COMPLETE THE FOLLOWING »
A) Please reproduce, word for word, the passage of the ISO hash thread that begins at the words "## HippyInEngland (Nov" and stops after "eastla_kushsmoka (Nov 10, 2008)".
B) Name each username that heads a post in the ISO hash thread.

EXCERPTED TEXT »
+ + + +

# Question about making ISO hash



## Slartibartfast (Nov 9, 2008)

I read TBG's post and want to try it.  My question is, can you use grocery store isopropyl alcohol, which is 70% alcohol and 30% water, or do you have to buy more pure alcohol?


			
				THE BROTHER'S GRUNT said:
			
		

> hello all. i see there are not to many threads on making hash so i thought i would start another. you will need the following items:
> 
> 1) clean jar with lid
> 2) isopropyl rubbing alcohol
> ...


----------



## THE BROTHER'S GRUNT (Nov 10, 2008)

*You need to get the 91%. You can get it at most drug stores even Wal-Mart.  *


----------



## HippyInEngland (Nov 10, 2008)

Hello Slarti 

You can buy 99.7% ISO from Ebay (thats where I got mine from)

The less water the easier it is to evap off, 70% ISO will leave a lot of water behind.


----------



## eastla_kushsmoka (Nov 10, 2008)

Just Made Some With 70% Iso Cant Wait Till The Morning To Wake N Bake My First Time Making/smoking Hash


----------



## andy52 (Nov 10, 2008)

+ + + +

PROVIDED MATERIAL »
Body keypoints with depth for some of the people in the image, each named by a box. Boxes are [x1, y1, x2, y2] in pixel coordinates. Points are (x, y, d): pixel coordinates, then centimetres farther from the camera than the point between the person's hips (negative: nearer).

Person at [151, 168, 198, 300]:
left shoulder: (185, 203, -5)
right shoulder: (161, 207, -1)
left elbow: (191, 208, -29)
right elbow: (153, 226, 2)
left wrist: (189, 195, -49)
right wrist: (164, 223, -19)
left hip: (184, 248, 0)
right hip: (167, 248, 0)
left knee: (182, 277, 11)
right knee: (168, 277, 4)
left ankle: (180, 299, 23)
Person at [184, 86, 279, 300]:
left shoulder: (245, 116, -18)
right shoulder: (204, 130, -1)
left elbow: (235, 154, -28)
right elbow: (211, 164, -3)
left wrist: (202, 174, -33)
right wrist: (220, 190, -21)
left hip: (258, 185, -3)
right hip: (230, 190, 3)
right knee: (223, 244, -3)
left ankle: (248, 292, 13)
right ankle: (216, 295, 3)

+ + + +

LIST OF SOLUTIONS »
A)
## HippyInEngland (Nov 10, 2008)

Hello Slarti 

You can buy 99.7% ISO from Ebay (thats where I got mine from)

The less water the easier it is to evap off, 70% ISO will leave a lot of water behind.


----------



## eastla_kushsmoka (Nov 10, 2008)

B)
Slartibartfast
THE BROTHER'S GRUNT
HippyInEngland
eastla_kushsmoka
andy52